A SHORTAGE of staff means health visitors in Swindon are struggling to see the number of children they ought to.

Councillors on the borough council’s children’s health, care and education overview and scrutiny committee will be told that there are less than two thirds of the necessary ‘frontline’ health visiting staff to make calls on very young children and their parents.

A report by the principal health and wellbeing officer at Euclid Street, Katie Currie, will tell councillors five visits are mandated – an ante-natal visit at 28 weeks, one for newborns at 10-14 days, another at six to eight weeks, one at 12 months and the last at between 24 and 30 months.

The two most important visits are those to new born babies and at 24 to 30 months, but the frequency of the latter visits has been dropping: “Reviews reached 68.8 per cent for January-March 2019, a decrease from 74.9 per cent for October to December 2018.”

Of the 38.5 frontline health visitors, there are 6.1 full-time equivalent vacancies unfilled, with 4.69 full-time staff on maternity leave and 2.8 on long-term sick leave: “This equates to 35 per cent of the front line establishment not being available to deliver the Healthy Child Programme.”

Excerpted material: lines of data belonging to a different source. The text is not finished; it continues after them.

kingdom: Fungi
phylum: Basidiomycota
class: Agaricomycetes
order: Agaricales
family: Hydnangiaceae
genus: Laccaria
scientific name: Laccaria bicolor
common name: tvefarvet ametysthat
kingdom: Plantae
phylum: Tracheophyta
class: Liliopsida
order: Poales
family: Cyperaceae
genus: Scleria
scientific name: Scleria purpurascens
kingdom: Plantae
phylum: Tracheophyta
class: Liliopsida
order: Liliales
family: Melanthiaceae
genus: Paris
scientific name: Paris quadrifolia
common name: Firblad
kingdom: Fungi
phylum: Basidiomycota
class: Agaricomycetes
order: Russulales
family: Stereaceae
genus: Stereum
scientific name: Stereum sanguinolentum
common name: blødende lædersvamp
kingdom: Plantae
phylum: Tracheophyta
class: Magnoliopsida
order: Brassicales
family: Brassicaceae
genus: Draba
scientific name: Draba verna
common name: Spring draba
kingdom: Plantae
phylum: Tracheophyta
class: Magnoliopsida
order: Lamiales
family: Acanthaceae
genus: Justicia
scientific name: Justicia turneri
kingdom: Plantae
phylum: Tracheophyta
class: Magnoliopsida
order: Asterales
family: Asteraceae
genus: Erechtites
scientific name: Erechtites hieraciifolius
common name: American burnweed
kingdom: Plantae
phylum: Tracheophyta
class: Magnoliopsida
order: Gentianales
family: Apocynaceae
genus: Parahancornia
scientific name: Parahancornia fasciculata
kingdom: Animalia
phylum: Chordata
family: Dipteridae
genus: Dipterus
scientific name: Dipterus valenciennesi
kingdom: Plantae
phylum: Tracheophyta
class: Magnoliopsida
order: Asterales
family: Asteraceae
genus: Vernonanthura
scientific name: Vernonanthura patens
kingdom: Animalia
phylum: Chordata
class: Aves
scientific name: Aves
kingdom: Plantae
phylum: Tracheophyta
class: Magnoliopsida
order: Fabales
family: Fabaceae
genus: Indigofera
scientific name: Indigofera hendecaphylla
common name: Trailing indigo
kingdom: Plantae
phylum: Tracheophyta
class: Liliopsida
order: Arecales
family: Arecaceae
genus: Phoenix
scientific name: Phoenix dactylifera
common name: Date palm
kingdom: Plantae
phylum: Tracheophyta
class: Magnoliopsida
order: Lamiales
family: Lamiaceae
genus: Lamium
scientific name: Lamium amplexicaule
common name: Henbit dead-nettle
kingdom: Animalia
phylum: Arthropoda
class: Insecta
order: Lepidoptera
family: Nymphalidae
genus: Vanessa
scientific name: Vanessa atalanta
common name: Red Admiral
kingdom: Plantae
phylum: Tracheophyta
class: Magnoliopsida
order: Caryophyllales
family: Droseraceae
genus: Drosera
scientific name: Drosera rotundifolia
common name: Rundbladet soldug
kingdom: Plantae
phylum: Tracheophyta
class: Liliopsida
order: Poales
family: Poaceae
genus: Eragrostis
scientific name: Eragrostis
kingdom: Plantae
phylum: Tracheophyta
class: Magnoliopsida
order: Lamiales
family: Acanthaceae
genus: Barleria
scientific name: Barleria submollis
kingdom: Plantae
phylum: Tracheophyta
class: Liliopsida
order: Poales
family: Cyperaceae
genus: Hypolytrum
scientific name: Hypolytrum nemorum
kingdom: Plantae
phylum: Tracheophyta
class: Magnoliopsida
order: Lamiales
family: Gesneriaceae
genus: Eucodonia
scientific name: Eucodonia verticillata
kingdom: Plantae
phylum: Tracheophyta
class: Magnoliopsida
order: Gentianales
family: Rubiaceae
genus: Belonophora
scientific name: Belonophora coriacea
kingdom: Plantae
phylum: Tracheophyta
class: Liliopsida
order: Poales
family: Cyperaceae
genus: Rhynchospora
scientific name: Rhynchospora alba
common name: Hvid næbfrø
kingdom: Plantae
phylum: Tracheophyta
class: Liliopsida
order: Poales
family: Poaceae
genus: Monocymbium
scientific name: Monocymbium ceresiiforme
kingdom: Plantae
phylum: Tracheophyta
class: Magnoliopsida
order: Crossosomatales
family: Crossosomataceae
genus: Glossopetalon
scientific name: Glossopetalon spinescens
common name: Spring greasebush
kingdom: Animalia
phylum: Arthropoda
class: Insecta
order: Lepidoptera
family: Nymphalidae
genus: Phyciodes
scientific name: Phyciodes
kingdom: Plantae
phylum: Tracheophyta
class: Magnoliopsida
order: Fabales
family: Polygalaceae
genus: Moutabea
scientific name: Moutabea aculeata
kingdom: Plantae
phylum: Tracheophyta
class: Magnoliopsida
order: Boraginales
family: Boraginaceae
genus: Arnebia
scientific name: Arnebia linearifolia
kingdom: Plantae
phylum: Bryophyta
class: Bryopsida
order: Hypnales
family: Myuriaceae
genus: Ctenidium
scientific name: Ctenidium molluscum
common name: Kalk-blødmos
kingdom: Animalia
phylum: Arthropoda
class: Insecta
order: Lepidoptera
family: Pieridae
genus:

Mum-of-four Lorraine Pengilley. who lives in Redhouse in north Swindon, said: “I’ve just checked and my daughter was seen when she was six weeks old, and not since, and she’s two now.

“A friend says her son had his two-year check a year late.

“I think it’s too long to go between six weeks and three years.

“My two eldest children both had to have operations when they were very young, and those issues were picked up by health professionals, and not me.

“It shows that things will be missed if visits aren’t made.”

A Swindon Borough Council spokesman said: “There is a shortage of health visitors nationally and the Local Government Association recently revealed that the number of health visitors working in local authorities had fallen by 20 per cent over the last few years.

"Despite this challenging position, we are actively recruiting new health visitors and we have a programme in place to develop the skills of other staff to increase our resource to support families.

“We have developed the roles of early years practitioners and community staff nurses, who are able to work with health visitors to deliver the Healthy Child Programme to families”

“We are also offering funded training so we train our own heath visitors and are less reliant on having to compete with other providers in an already crowded market place.”